Integrated Pest Management
- Ladybugs: Ladybugs are a popular, beneficial insect that mainly prey on aphids and mites. A single ladybug can eat up to 50 aphids per day or 5,000 in its lifespan. It’s important to use the right species of ladybugs. Harmonia axyridis, or the Asian lady beetle, and Coccinella septempunctata, sevenspotted lady beetle, are commonly used for aphid control. Consider planting flowers that ladybugs are attracted to: yarrow, marigold, dill, fennel, and dandelion to name a few.
- Praying Mantis: Similar to ladybugs, the praying mantis is attracted to fragrant, colorful plants. However, praying mantises will eat both pests and beneficial insects. Other beneficial insects may include predatory mites, wasps, and beetles. Consider planting flowers and culinary herbs like holy basil, thyme, oregano, yarrow, chamomile, calendula, clover, dandelion, aster, nettle, fennel, and marigolds as a cover crop.
- Green Lacewing: Green lacewings work well as a general predator. Consider planting dill, coriander, fennel, and dandelion to attract lacewings.
- Predatory Mites: Predatory mites target two-spotted spider mites, broad mites, russet mites, cyclamen mites, and other mite species.
Humidity, water saturation, lack of airflow, and excess foliage are likely to cause fungal diseases and microbial contamination. Gray mold and powdery mildew are the most common diseases caused by humid conditions and excess moisture. Cannabis infected by mold, powdery mildew, and other fungi pose a potential threat to cannabis consumers. Mold should not be confused with the plant’s trichomes or the resinous glands that produce cannabinoids and terpenes.

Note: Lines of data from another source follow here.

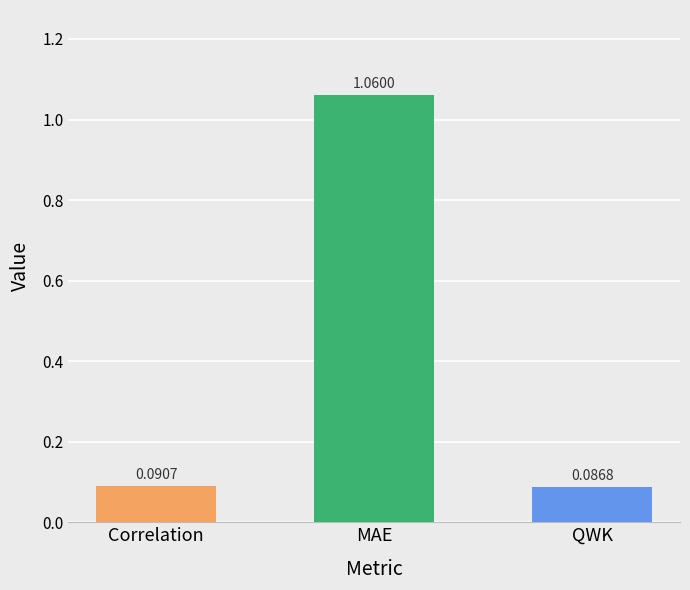

Rank the categories by value from highest to lowest.

MAE, Correlation, QWK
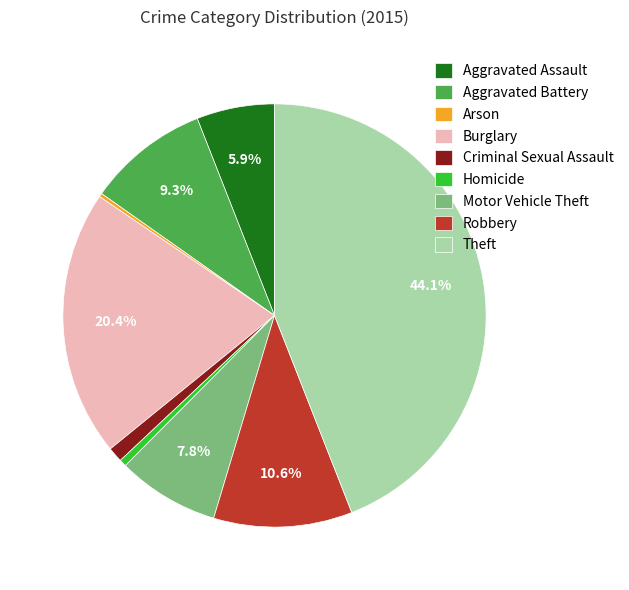

Which category has the biggest portion of the pie?

Theft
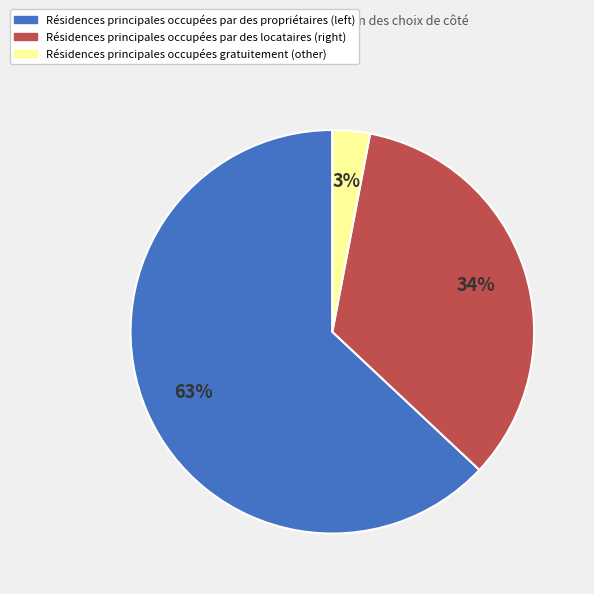

Is it true that Résidences principales occupées gratuitement (other) is 3% of the pie?

True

Preventative measures include planting in areas with proper drainage and runoff (i.e. mounded rows), providing ample spacing for plants to grow and to improve air circulation, and proactively pruning plants to remove excess foliage. After harvesting, proper drying and storage of cannabis flowers to control humidity levels is extremely important.
Excess water may also cause root rot. In the Midwest, plasticulture is likely not necessary. With heavy rainfalls, raised beds with plastic ground cover are bound to cause over saturation and lead to beds drying too slowly.
Cannabis cultivated for CBD-rich flower or biomass is generally more difficult to plant, upkeep, and harvest than cannabis varieties traditionally grown for grain and fiber. For this reason, this planting guide focuses on hemp produced for Cannabidiol (CBD). We hope this hemp CBD planting guide will be helpful to beginning farmers looking to grow hemp for CBD purposes.